What are you talking about? The notes (other than Gate Code or Business Hours) are tied to a particular package, not an address or location. So what's the point of leaving a note to other drivers about a package that's been delivered? They'd never see it. I think you're confused.

And if Amazon was concerned about customers seeing a note left by a driver, they certainly wouldn't give us cameras and the ability to snap photos of anything we want and send those straight to the customer's Amazon account.


----------



## UberTrucker (Jan 8, 2016)

Movaldriver said:


> I had a lady thank me for delivering to her apartment. She said it's annoying to have to go to office to pick up her delivery


No way!!! A person annoyed for having to do something. She is the same that will get annoyed because she has to walk 1 or 2 houses down to get into hr Uber. Lol


----------



## oicu812 (Aug 29, 2016)

jester121 said:


> What are you talking about? The notes (other than Gate Code or Business Hours) are tied to a particular package, not an address or location. So what's the point of leaving a note to other drivers about a package that's been delivered? They'd never see it. I think you're confused.

───

◆ **WHAT THIS EXERCISE ASKS**
A. According to the delivery-driver forum thread, what are the driver notes (other than Gate Code or Business Hours) tied to?
B. Pick up the delivery-driver forum thread where it stops and keep writing it.
The entries below come from a separate source.

◆ **DATA FOR ANALYSIS**

───

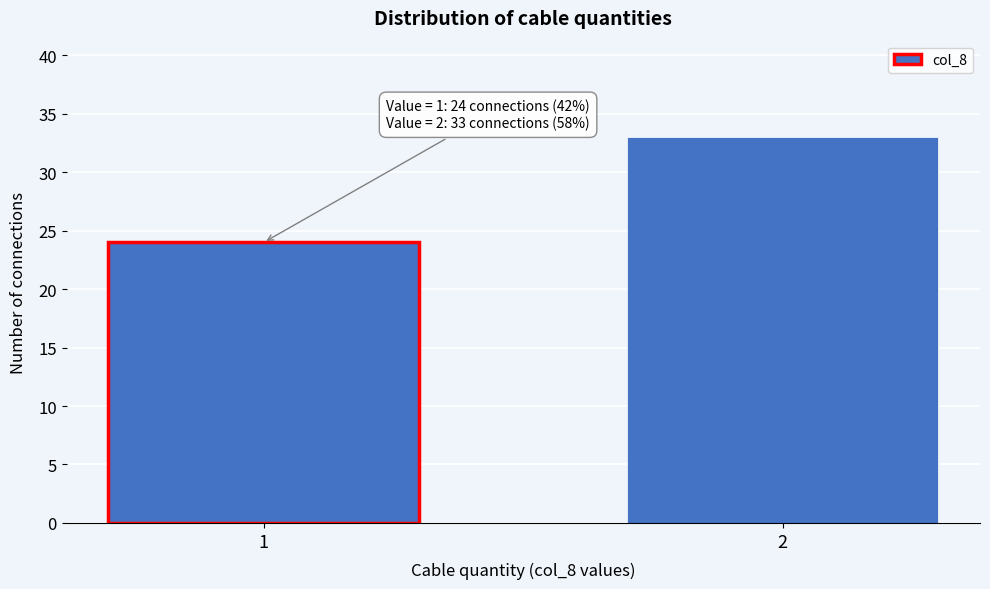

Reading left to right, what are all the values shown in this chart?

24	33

───

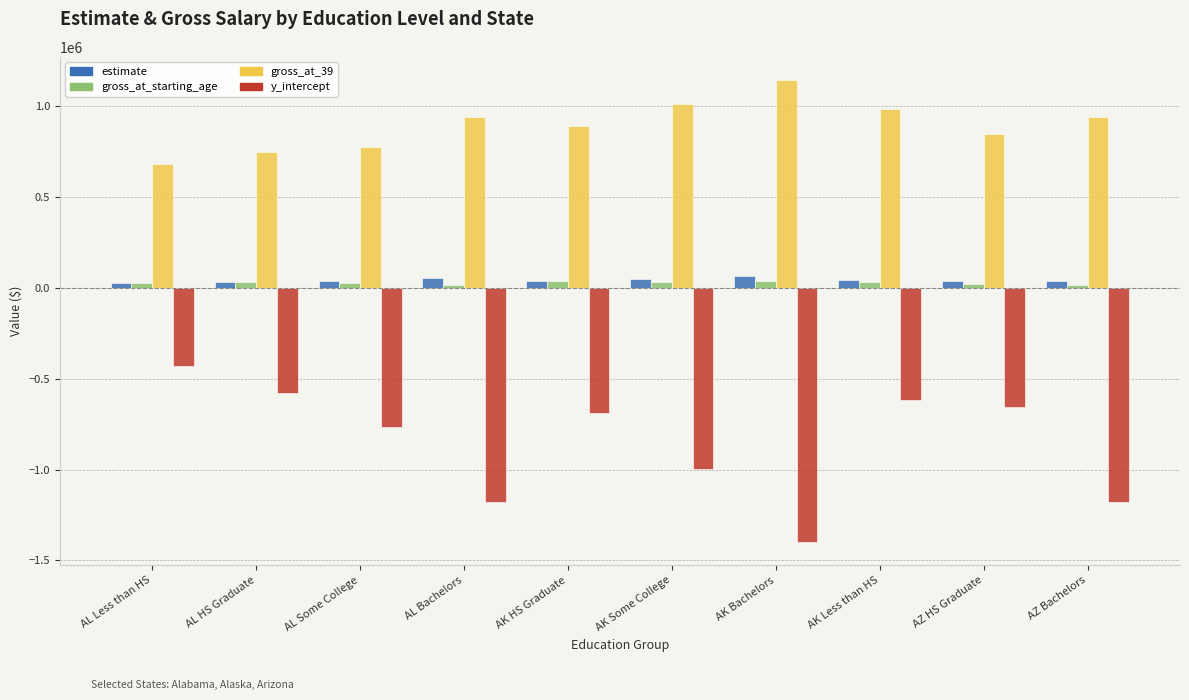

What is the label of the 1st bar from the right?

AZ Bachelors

───

◆ **EXPECTED RESULTS**
A. They are tied to a particular package, not an address or location.

B.
You are the one confused, I've seen numerous delivery notes that say under doormat. Those weren't customer's instructions or notes, those were all left by the previous drivers delivering to the same address. If they were tied to a particular package, why would I see it in a new package I'm delivering to the same address?


----------



## Movaldriver (Feb 20, 2017)

I see stupid instructions constantly. Lately I've been getting gate code that's the person's email address


----------



## DeathByFlex (Nov 29, 2017)

Oh man...I have been using notes all wrong!


----------



## Brandon Wilson (Aug 13, 2017)

I group them together all the time when I deliver to an apartment with a front desk concierge (receptionist) or a mail room. Usually the mail room has an automated locker system so no issues from that. With leasing offices I treat those as my second option after attempting individually. I leave a missed you note with intent of delivering to the leasing office on it.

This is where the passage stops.